松下幸之助さんの「道をひらく」

4月7日に発令された緊急事態宣言は当初5月6日までのものでしたが、これが今月末まで延長。自粛、在宅勤務、休業…、このことによる経済的打撃はあまりにも大きく、これまでの生活や仕事の中での当たり前であったものが当たり前でなくなってしまいました。

一方で、新規感染者数の減少、すすめられた医療体制の構築、新たな治療薬等の承認の動き、国内でも世界的でも一部で経済活動の再開の兆しが、少しずつではありますが光が見えかかってきているように思います。何としても…一日も早い収束と経済活動の再開を祈るばかりです。

今回は、松下幸之助さんの「道をひらく」(株式会社 PHP研究所)から印象に残りましたところを以下ご紹介させていただきます。

 

心を定めて

嵐が吹いて川があふれて町が流れて、だからその町はもうダメかといえば、必ずしもそうではない。十年もたてば、流れもせず、傷つきもしなかった町よりも、かえってよけいきれいに、よけいに繁栄していることがしばしばある。

大きな犠牲で、たいへんな苦難ではあったけれど、その苦難に負けず、何とかせねばの思いにあふれて、みんなが人一倍の知恵をしぼり、人一倍の働きをつみ重ねた結果が、流れた町と流れなかった町とのひらきをつくりあげるのである。一方はただ凡々。他方は懸命な思いをかけている。そのひらきなのである。

災難や苦難は、ないに越したことはない。何にもなくて順調で、それで万事が好都合にゆけばよいのだが、そうばかりもゆかないのが、この世の中であり、人の歩みである。思わぬ時に思わぬことが起こってくる。

心を定め、思いにあふれて、人一倍の知恵をしぼり、人一倍の働きをつみ重ねてゆきたいものである。

 

自分には自分に与えられた道がある。天与の尊い道がある。どんな道かは知らないが、ほかの人には歩めない。自分だけしか歩めない、二度と歩めぬかけがえのないこの道。広い時もある。

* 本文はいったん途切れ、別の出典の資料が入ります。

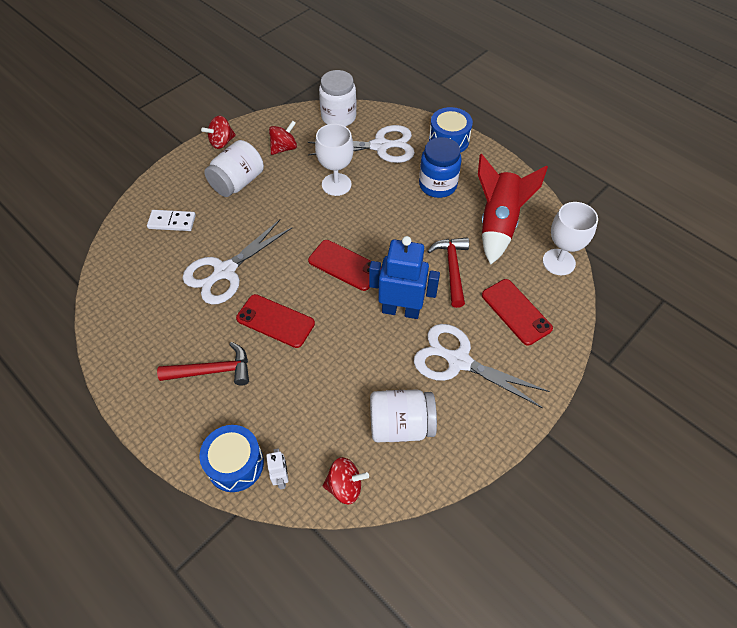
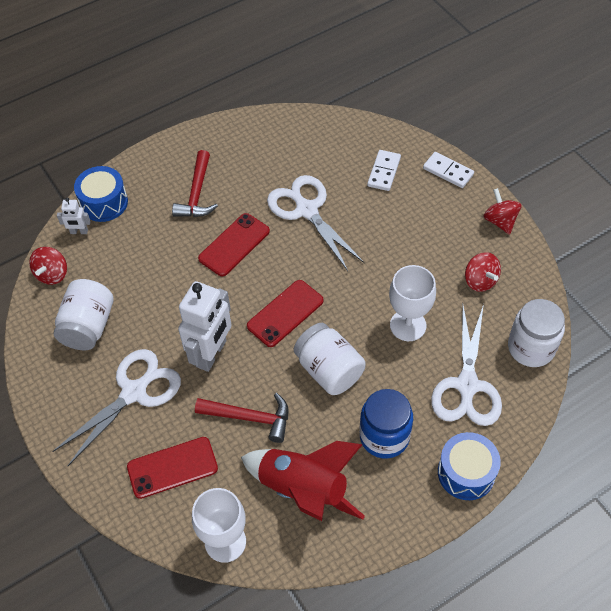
camera: 105 degrees right, 0 degrees up
white jar [204,140,264,197] -> white jar moved to [294,323,366,395]
blue robot [369,236,440,319] -> white robot [178,281,231,372]
none -> white domino [423,152,474,188]

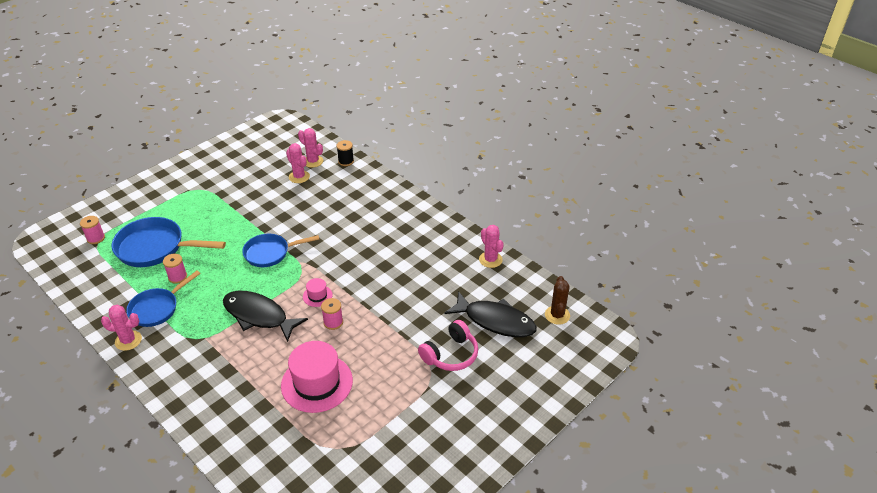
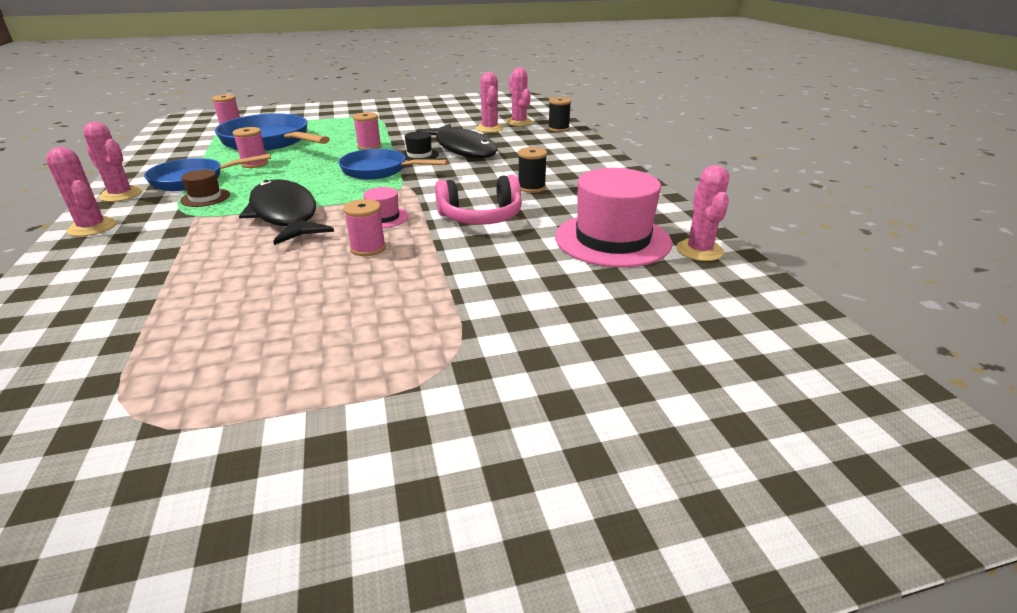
camera: 30 degrees right, 10 degrees down
pink hat [281,341,353,413] -> pink hat moved to [555,168,672,268]
pink headphones [418,320,478,371] -> pink headphones moved to [435,175,522,225]
black fish [444,291,537,337] -> black fish moved to [417,124,498,158]
brown cactus [545,276,570,325] -> none
none -> pink cactus [46,147,116,237]
none -> brown hat [180,169,230,207]
none -> pink spool [353,112,381,150]
none -> black hat [402,131,439,161]
none -> black spool [518,147,547,193]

せまい時もある。のぼりもあればくだりもある。

この道が果たしてよいのか悪いのか、思案にあまるときもあろう。なぐさめを求めたくなる時もあろう。しかし、所詮はこの道しかないのではないか。

他人の道に心をうばわれ、思案にくれて立ちすくんでいても、道は少しもひらけない。道をひらくためには、まず歩まねばならぬ。心を定め、懸命に歩まねばならぬ。

それがたとえ遠い道のように思えても、休まず歩む姿からは必ず新たな道が開けてくる。深い喜びも生まれてくる。

 

 

この時期、なかなか松下幸之助さんのように考えることは難しいですが、なんとか、負けずに、心を前向きに、ピンチをチャンスに変えていけますように。

 

まだしばらくの間は、ウィルスとの共存、段階的な制限緩和に耐えなければならない時が続きそうですが、早期の治療薬・ワクチンなどの開発承認がさらにすすんでいくことを信じて。

そして、またみんなで楽しいお酒を飲める日が早くきますように。